# Given information:
------------------------------------

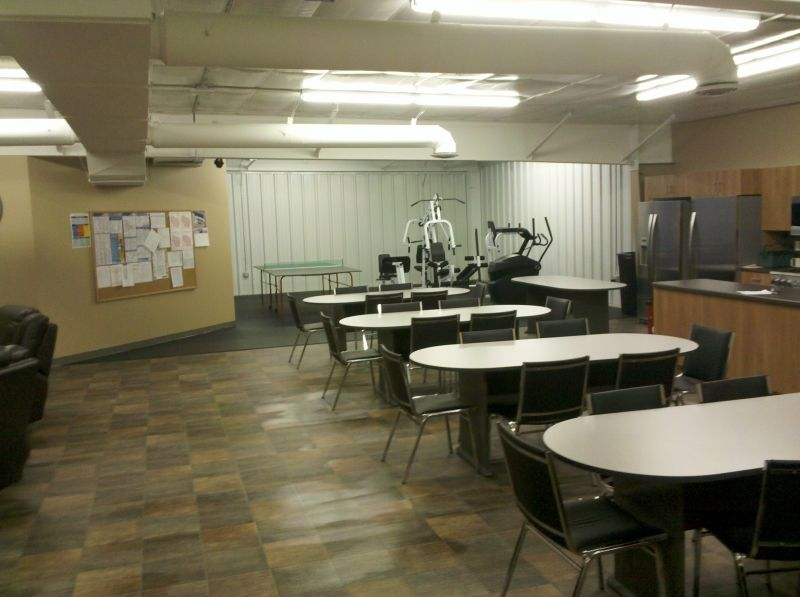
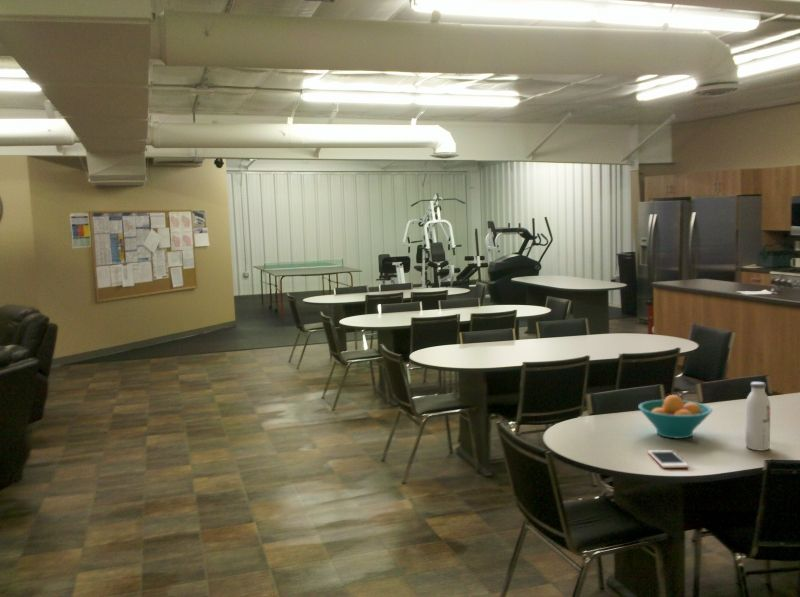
+ fruit bowl [637,394,713,439]
+ cell phone [647,449,689,469]
+ water bottle [744,381,771,451]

------------------------------------

# What you need to do:
Please write out all of the data verbatim, with no pictures in the copy.

# Output for this exercise:
+ fruit bowl [637,394,713,439]
+ cell phone [647,449,689,469]
+ water bottle [744,381,771,451]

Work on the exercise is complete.